Work instruction -
Where the word "Чебоксары" appears in a line of the entries below, count that line and give the total alone.

Records shown -

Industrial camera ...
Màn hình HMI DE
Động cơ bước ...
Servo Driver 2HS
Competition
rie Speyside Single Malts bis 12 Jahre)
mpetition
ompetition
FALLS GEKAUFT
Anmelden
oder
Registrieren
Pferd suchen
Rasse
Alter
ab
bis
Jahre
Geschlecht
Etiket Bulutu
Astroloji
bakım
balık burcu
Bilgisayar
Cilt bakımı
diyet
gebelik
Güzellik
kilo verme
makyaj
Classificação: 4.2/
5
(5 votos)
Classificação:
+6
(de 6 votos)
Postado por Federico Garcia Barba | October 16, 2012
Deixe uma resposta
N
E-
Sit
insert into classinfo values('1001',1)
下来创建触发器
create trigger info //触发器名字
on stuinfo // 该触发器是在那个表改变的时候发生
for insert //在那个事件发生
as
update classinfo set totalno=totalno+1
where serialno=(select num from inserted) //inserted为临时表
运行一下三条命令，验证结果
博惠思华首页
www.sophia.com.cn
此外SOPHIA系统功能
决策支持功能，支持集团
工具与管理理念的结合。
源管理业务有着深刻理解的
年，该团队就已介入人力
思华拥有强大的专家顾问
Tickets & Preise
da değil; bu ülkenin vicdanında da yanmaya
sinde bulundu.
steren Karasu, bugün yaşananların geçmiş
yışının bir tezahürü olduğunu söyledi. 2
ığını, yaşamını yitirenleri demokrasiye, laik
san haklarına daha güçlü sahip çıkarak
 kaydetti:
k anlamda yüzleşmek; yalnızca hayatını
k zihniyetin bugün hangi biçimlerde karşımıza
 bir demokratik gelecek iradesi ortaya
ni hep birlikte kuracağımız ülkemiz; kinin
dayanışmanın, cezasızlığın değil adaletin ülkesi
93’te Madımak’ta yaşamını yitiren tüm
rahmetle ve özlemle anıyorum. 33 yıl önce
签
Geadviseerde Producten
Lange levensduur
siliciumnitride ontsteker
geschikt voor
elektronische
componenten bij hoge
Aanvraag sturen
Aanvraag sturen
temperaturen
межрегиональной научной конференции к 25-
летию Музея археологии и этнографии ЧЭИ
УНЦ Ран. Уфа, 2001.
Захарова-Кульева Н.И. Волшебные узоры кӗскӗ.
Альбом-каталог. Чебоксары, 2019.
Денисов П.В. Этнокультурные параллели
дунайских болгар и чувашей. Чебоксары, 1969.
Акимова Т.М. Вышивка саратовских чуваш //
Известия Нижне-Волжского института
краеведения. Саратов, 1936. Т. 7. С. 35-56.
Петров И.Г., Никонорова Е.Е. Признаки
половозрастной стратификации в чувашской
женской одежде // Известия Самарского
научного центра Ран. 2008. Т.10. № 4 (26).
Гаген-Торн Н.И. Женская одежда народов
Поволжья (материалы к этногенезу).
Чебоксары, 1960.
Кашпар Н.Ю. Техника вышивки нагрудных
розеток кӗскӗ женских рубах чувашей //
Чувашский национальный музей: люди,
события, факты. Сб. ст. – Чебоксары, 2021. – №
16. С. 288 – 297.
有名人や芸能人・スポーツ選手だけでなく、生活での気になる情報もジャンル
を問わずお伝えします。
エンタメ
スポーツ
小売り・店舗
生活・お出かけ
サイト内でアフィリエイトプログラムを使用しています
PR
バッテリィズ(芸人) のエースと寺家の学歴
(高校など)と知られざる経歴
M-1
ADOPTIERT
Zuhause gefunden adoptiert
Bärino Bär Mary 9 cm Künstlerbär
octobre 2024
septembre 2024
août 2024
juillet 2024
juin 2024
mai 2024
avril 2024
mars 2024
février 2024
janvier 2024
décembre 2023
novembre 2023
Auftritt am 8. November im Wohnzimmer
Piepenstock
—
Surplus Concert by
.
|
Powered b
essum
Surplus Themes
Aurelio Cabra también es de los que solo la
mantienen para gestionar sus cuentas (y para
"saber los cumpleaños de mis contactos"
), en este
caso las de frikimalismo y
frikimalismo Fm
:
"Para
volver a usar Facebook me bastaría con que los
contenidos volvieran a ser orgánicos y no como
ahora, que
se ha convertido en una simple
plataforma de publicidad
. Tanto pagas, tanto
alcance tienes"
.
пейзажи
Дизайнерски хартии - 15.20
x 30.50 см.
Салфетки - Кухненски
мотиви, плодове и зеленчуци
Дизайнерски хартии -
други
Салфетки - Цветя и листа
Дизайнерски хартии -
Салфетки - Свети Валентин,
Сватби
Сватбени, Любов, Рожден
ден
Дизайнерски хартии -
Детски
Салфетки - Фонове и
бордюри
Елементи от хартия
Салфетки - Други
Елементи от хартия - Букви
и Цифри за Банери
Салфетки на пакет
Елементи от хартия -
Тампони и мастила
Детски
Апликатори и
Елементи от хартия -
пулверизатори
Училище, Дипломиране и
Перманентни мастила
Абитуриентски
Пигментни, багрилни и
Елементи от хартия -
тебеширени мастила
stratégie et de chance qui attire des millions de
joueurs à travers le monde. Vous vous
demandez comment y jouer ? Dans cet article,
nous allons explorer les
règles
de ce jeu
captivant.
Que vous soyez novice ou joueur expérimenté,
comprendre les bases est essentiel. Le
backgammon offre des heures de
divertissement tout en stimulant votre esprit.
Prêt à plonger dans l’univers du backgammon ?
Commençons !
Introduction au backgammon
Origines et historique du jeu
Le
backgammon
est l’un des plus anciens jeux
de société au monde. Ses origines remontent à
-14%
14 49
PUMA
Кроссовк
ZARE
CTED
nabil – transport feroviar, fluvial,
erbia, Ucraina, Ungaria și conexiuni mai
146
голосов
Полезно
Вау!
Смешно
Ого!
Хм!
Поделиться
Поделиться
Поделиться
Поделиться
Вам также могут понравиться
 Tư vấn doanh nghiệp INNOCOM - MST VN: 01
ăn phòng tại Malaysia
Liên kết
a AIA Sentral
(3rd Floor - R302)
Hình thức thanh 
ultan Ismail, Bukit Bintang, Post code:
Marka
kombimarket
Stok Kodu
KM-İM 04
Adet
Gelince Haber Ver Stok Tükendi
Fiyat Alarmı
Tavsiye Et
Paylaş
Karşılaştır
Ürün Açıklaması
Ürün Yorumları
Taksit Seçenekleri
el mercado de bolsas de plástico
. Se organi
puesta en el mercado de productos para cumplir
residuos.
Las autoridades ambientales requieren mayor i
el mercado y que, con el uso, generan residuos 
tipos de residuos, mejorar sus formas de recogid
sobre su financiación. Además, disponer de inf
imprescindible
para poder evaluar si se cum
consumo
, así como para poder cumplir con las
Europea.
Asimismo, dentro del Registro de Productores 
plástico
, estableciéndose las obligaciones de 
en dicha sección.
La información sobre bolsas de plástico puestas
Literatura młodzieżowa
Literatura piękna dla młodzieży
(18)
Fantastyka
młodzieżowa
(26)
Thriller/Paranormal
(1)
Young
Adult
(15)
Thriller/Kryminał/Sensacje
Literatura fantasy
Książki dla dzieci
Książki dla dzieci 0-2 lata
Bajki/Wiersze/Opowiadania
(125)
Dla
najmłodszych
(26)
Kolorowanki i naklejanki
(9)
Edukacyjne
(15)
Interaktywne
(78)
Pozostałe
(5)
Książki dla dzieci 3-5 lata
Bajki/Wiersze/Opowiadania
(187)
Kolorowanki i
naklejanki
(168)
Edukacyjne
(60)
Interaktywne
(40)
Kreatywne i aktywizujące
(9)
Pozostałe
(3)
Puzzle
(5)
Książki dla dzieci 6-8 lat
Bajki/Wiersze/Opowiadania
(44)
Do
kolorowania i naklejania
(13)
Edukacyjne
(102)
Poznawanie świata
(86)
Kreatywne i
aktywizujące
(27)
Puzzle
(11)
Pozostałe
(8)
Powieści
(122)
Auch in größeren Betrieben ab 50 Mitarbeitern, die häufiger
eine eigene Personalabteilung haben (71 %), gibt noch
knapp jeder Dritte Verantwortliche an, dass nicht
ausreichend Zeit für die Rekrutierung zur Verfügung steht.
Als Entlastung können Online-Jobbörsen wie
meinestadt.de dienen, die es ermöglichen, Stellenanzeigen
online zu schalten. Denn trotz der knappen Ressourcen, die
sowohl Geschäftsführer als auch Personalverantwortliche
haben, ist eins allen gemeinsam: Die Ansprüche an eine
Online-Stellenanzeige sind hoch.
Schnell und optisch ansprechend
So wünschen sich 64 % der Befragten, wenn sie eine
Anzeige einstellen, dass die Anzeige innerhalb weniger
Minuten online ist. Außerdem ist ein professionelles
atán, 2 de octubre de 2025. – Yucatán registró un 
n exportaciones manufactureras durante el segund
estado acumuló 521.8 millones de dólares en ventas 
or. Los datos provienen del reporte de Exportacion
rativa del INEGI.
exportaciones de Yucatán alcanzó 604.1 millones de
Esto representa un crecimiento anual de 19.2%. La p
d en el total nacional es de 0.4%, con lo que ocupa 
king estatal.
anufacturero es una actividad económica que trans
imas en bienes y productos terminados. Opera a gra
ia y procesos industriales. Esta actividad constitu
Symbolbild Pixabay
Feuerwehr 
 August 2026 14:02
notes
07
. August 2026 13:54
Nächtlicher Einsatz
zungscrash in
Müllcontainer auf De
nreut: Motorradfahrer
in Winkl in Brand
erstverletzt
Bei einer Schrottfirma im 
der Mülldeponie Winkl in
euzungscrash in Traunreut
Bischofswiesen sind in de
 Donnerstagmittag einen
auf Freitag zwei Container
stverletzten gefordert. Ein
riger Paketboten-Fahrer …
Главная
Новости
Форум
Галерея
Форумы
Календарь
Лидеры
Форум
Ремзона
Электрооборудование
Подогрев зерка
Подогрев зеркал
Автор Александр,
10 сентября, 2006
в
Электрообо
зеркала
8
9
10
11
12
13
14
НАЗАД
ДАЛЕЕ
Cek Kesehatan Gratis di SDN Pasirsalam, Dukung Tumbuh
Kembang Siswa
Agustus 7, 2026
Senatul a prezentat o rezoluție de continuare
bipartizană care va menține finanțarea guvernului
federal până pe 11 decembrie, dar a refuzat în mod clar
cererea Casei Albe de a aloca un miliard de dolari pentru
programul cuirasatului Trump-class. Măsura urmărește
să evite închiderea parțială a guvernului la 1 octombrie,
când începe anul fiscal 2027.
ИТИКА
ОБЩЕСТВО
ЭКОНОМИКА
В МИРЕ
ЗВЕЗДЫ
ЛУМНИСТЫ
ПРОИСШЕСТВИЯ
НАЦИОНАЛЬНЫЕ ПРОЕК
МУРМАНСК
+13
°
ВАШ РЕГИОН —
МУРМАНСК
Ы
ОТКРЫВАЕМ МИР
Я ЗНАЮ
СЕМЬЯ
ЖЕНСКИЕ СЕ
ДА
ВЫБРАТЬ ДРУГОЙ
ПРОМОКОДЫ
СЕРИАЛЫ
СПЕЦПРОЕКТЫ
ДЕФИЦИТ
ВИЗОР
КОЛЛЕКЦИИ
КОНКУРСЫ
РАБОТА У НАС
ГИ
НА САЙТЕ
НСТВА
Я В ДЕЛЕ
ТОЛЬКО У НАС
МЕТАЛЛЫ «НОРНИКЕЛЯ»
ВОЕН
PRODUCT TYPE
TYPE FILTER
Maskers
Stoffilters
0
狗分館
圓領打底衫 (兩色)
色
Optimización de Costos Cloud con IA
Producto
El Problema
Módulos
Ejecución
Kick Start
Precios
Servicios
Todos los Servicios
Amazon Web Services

Result of the task -
4